I tested the first one on xboxdash.xbe. Just creating a loop in the FAT list changed nothing. The Dashboard booted up normally. The kernel seeps to stop reading when the file size is reached, it ignores the value in the last FAT entry.

I also changed the file size to 64 MB (40:00:00:00h). Again, the Dashboard still worked. Apparently, the XBE loader only loads as much bytes as stated in the XBE header, additional data will be ignored (as it is with Win32 PE executables). xboxdumper correctly dumped a 64 MB file with the contents repeating; but was stuck in an infinite loop afterwards.

TODO:

  • Set the size in the XBE header to 64 MB
  • Make the FAT chain end too soon (point 2)
  • Test the same with data files (xip, xtf); also change size in headers

Subdir Loop

Subdirectories are stored like normal files; the directory entry of a subdirectory contains a start cluster, and its size is always zero, since the filesystem logic always follows the chain in the FAT until the $ffff is reached. Creating an infinitely large subdirectory by a loop in the FAT chain might cause an error in the kernel.

The subdirectory "Audio" starts at cluster 2. I set the entry for the next cluster from $ffff to 2, creating a loop. This changed nothing, since the filesystem logic seems to stop at the first empty directory entry. (Also xboxdumper showed no difference).

So I filled all directory entry slots with the same (fake) entry. xboxdash now correctly looped, but there was still no difference to be seen on the Xbox. This might be because the Dashboard software knows the correct filenames of its WAV files and finds them, so it doesn't read the subdirectory until the end.

I renamed all contents of "Audio", so that the Xbox software wouldn't find its files any more and perhaps read the subdirectory until the end - infinitely. But the Xbox kernel seems to have a protection against this attack: The Dashboard did not play any music any more, but there was no loop in the kernel.
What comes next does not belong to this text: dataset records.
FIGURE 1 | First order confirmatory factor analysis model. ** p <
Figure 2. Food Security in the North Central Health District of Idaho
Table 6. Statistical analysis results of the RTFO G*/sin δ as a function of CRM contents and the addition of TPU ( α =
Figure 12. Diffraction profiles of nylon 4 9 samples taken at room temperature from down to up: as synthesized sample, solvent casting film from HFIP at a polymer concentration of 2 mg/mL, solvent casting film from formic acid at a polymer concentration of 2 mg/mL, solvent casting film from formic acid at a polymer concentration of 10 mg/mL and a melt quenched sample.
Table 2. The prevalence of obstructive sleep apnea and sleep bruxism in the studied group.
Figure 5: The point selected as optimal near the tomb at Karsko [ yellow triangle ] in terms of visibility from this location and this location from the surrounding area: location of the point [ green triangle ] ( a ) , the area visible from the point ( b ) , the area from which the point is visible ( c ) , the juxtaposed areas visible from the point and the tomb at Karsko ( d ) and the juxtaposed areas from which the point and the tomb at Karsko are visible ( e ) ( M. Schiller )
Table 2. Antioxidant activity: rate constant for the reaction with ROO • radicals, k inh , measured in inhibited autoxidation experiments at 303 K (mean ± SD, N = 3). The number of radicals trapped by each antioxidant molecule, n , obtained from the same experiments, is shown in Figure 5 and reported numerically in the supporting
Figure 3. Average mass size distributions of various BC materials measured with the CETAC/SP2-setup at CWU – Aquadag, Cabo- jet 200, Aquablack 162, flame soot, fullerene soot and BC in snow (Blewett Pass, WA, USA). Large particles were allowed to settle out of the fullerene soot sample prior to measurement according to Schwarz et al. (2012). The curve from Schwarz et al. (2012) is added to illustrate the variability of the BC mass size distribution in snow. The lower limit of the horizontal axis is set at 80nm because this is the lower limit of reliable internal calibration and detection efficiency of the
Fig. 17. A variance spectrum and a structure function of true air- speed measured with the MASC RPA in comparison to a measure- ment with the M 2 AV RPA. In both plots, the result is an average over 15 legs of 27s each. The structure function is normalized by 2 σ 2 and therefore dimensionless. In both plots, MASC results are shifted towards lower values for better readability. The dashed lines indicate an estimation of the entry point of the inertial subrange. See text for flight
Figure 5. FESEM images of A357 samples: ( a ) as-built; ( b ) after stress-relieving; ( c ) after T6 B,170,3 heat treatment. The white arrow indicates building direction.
Interestingly, the Dashboard shows no green screen when audio files are missing, but it does if a xip file it needs has been modified. Is it possible to change WAV files without a green screen?

Conclusion

The Xbox kernel seems to be protected agains these simple hacks, but there still a lot more possibilities. To name a few:

  • filenames with more than 41 characters (up to 255)
  • convert the partition to FATX32
  • change cluster size
  • change number of FAT copies
  • more FAT errors

It would be especially interesting to hack partition number 4 - this is a read/write partition, so there might be kernel errors when writing to a faulty file system.